Governance gaps made things worse. Siloed teams built their own reporting stacks with conflicting KPI definitions and mismatched refresh cycles. By the time those numbers reached executive meetings, the disagreements about which version of the data was correct consumed more time than the decisions themselves.
And then came the hunger for more. As digital transformation with AI matured across enterprise functions, demand for near-real-time data grew faster than the infrastructure could handle. Age-old BI tools weren’t built for that pace. The backlog of unmet analytical needs kept widening, and the ROI from years of enterprise AI solutions investment remained stubbornly out of reach.
THE BRILLIO WAY – CRED Framework
Most enterprises don’t have a data problem. They have a decision-support problem dressed up as one. Thousands of reports, competing KPI definitions, and a 30% adoption rate on tools that cost hundreds of millions to deploy. The gap isn’t technological. It’s philosophical.
Brillio’s approach starts with a different question: not “what reports can we build?” but “what decisions does this person need to make, and what’s getting in the way?” Design thinking, applied to analytics, means the decision maker sits at the center of every transformation conversation. That shift alone changes everything about how an enterprise AI solution gets scoped and delivered.
The CRED framework gives that philosophy a rigorous, quantitative spine. By applying machine learning models to existing report usage logs, Brillio classifies the entire reporting portfolio along four axes: Consolidate, Retain, Eliminate, and Develop. One large enterprise customer entered this process with over 1,500 reports. Usage data told a clear story before any human conversation happened.
But data only takes you so far. Brillio’s discovery workshops layer in persona mapping to validate what the numbers suggest. Who is this dashboard actually for? What’s their technical maturity? Where do they consume insights, and how much time are they willing to spend finding them? Those answers shape not just what gets built, but how it gets presented. Actionable, low-friction, and designed for the person who has a meeting in 20 minutes. That’s the standard Brillio’s analytics digital transformation consulting practice holds itself to.
CRED framework to rationalize existing report portfolio with a quantitative approach
Most enterprises don’t have a reporting problem. They have a trust problem, disguised as a reporting problem. Thousands of dashboards, conflicting KPI definitions, and analysts spending more time reconciling numbers than generating insight, that’s the reality Brillio consistently encounters when beginning an AI digital transformation engagement.

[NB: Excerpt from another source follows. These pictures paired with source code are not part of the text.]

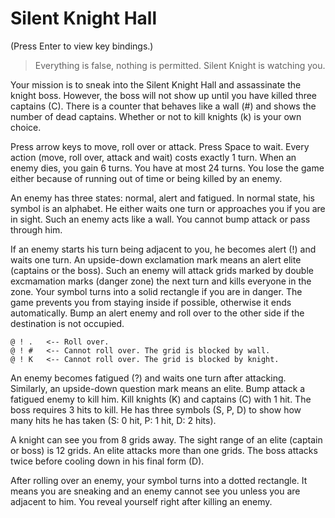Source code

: # Silent Knight Hall

(Press Enter to view key bindings.)

> Everything is false, nothing is permitted. Silent Knight is watching you.

Your mission is to sneak into the Silent Knight Hall and assassinate the knight boss. However, the boss will not show up until you have killed three captains (C). There is a counter that behaves like a wall (#) and shows the number of dead captains. Whether or not to kill knights (k) is your own choice.

Press arrow keys to move, roll over or attack. Press Space to wait. Every action (move, roll over, attack and wait) costs exactly 1 turn. When an enemy dies, you gain 6 turns. You have at most 24 turns. You lose the game either because of running out of time or being killed by an enemy.

An enemy has three states: normal, alert and fatigued. In normal state, his symbol is an alphabet. He either waits one turn or approaches you if you are in sight. Such an enemy acts like a wall. You cannot bump attack or pass through him.

If an enemy starts his turn being adjacent to you, he becomes alert (!) and waits one turn. An upside-down exclamation mark means an alert elite (captains or the boss). Such an enemy will attack grids marked by double excmamation marks (danger zone) the next turn and kills everyone in the zone. Your symbol turns into a solid rectangle if you are in danger. The game prevents you from staying inside if possible, otherwise it ends automatically. Bump an alert enemy and roll over to the other side if the destination is not occupied.

    @ ! .   <-- Roll over.
    @ ! #   <-- Cannot roll over. The grid is blocked by wall.
    @ ! K   <-- Cannot roll over. The grid is blocked by knight.

An enemy becomes fatigued (?) and waits one turn after attacking. Similarly, an upside-down question mark means an elite. Bump attack a fatigued enemy to kill him. Kill knights (K) and captains (C) with 1 hit. The boss requires 3 hits to kill. He has three symbols (S, P, D) to show how many hits he has taken (S: 0 hit, P: 1 hit, D: 2 hits).

A knight can see you from 8 grids away. The sight range of an elite (captain or boss) is 12 grids. An elite attacks more than one grids. The boss attacks twice before cooling down in his final form (D).

After rolling over an enemy, your symbol turns into a dotted rectangle. It means you are sneaking and an enemy cannot see you unless you are adjacent to him. You reveal yourself right after killing an enemy.
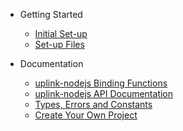 * Getting Started
	* [Initial Set-up](/?id=initial-set-up-important)
	* [Set-up Files](/?id=set-up-files)

* Documentation
	* [uplink-nodejs Binding Functions](/library.md)
	* <a href="uplink-nodejs/documentation.html">uplink-nodejs API Documentation</a>
	* [Types, Errors and Constants](/types.md)
	* [Create Your Own Project](/tutorial.md)
	
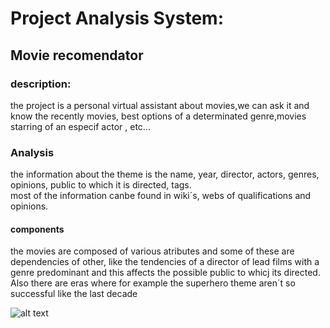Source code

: 
<h1>
Project Analysis System:
</h1>
<h2>
Movie recomendator
</h2>
<h3>
description:
</h3>
<p>
the  project is a personal virtual assistant about movies,we can ask it and know the recently movies, best options of a determinated genre,movies starring of an especif actor , etc...
</p>
<h3>
Analysis
</h3>
<p>
the information about the theme is the name, year, director, actors, genres, opinions, public to which it is directed, tags.<br>
most of the information canbe found in wiki´s, webs of qualifications and opinions.
</p>

<h4>
components
</h4>
<p>
the movies are composed of various atributes and some of these are dependencies of other, like the tendencies of a director of lead films with a genre predominant and this affects the possible public to whicj its directed. Also there are eras where for example the superhero theme aren´t so successful like the last  decade
</p>

![alt text](https://github.com/Andro-GM24/Project-Analysis-System/blob/master/images/teoria%20de%20la%20información.drawio.png?raw=true)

The CRED framework is Brillio’s answer. Built on machine learning applied directly to report usage logs, it classifies every dashboard in an existing portfolio across four actions: Consolidate, Retain, Eliminate, and Develop. The logic is deliberate. Before any enterprise AI solutions or modern self-service tools enter the picture, the data has to tell you what’s actually being consumed, and what’s quietly costing bandwidth without delivering value.
Consumption frequency, user reach, and report similarity scores drive the initial classification. Reports with overlapping content and divergent KPI definitions are flagged for consolidation. Those with near-zero usage and no clear owner become elimination candidates. High-frequency reports serving distinct personas get retained as foundation assets. And genuine white-space, unmet analytical demand confirmed through discovery sessions, surfaces as development opportunities.
The quantitative output doesn’t operate in isolation. Brillio’s persona mapping workshops overlay behavioral and qualitative context onto every CRED recommendation, anchoring decisions in how different users actually consume insights rather than how IT assumed they would. One enterprise entered this process with 1,500-plus reports and a 30% active usage rate. The CRED analysis gave leadership a defensible, data-backed path to a portfolio their teams could navigate, trust, and build on, without starting from scratch.
Sustainability pillars
Getting the CRED framework right is one thing. Keeping it right is another problem entirely. Most enterprise analytics programs collapse not because the initial transformation failed, but because no one built the infrastructure to sustain it. New data sources appear. Business processes shift. KPI definitions drift. And before long, you’re back to spaghetti.
Three pillars hold the model together over time. Continuous change management ensures that every stakeholder, from the executive sponsor to the frontline analyst, understands what a KPI means, how it’s calculated, and why it matters. That shared understanding is what prevents the duplication and conflicting versions of truth that derail even well-resourced digital transformation consulting programs.
Shifting the analytics focus from lagging indicators to leading ones is the second pillar. Predictive insights draw more users in. They create advocates, not just consumers, and those advocates actively resist the siloed behaviors that cause report proliferation in the first place. Enterprise AI solutions, including generative AI capabilities now embedded in modern BI platforms, make this shift more achievable than ever.
Teaching users to self-serve is the third, and arguably the most durable, of all. When analysts spend less time building canned reports and more time generating actual insight, the entire analytics culture changes. Self-serve capabilities compound over time. Each new user who can navigate and interrogate data independently reduces the demand burden on central teams and raises the organization’s collective data literacy. That’s what a sustainable analytics ecosystem looks like in practice.